- [REQUEST]:
Every line holding the word "textbf" should be copied from the material.

- [AVAILABLE DATA]:
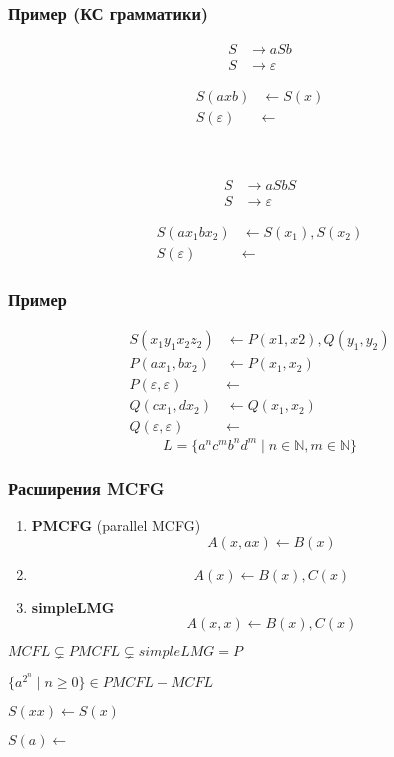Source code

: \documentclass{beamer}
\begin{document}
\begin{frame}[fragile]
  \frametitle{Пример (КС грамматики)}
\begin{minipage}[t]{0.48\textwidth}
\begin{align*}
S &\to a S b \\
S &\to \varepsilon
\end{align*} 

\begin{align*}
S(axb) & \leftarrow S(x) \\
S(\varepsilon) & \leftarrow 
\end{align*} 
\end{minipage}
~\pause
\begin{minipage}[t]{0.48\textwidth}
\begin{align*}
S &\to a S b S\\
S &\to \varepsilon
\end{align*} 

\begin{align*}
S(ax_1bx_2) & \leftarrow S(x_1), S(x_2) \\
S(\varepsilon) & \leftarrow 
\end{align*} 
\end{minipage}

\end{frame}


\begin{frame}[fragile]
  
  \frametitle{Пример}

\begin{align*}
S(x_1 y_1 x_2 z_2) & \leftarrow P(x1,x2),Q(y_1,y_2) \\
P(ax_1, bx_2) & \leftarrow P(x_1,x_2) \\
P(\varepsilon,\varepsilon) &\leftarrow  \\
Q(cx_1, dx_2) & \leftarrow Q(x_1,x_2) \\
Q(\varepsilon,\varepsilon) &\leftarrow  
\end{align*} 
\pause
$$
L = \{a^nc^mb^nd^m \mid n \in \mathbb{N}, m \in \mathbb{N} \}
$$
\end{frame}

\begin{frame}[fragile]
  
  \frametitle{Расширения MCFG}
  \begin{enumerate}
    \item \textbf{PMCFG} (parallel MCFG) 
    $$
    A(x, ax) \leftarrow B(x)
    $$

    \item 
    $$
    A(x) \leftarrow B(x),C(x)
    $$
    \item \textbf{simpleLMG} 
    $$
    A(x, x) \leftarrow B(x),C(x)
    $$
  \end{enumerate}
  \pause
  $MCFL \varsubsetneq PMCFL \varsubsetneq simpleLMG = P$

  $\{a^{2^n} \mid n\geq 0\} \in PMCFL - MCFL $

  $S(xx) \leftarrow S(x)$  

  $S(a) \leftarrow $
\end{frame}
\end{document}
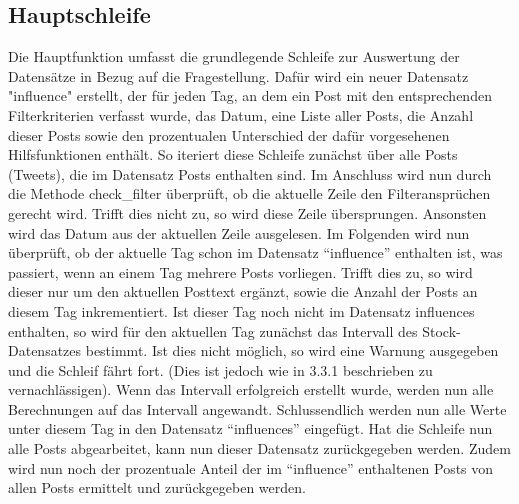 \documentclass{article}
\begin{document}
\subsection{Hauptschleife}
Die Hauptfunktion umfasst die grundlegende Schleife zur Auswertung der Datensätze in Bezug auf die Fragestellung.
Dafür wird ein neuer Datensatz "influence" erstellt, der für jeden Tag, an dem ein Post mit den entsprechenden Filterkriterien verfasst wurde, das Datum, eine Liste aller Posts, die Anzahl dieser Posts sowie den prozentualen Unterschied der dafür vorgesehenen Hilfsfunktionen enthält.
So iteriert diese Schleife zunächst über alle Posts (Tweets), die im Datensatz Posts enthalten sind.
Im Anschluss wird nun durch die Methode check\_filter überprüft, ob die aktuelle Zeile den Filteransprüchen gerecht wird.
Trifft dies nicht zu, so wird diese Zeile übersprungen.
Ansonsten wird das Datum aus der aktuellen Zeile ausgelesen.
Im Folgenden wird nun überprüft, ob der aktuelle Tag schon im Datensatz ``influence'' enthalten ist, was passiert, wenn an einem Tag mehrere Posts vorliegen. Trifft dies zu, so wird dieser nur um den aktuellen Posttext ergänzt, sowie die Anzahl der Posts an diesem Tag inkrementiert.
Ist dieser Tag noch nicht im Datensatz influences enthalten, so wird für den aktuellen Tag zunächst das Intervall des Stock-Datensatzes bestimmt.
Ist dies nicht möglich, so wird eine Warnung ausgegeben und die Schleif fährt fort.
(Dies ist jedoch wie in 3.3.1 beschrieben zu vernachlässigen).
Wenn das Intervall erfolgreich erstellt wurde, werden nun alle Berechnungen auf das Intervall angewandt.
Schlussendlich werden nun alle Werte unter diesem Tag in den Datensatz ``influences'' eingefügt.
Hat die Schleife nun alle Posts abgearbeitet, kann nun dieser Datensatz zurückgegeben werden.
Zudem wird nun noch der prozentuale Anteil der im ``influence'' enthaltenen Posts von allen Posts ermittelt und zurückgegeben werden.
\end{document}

- [RESPONSE AREA]:
    \item \textbf{PMCFG} (parallel MCFG) 
    \item \textbf{simpleLMG} 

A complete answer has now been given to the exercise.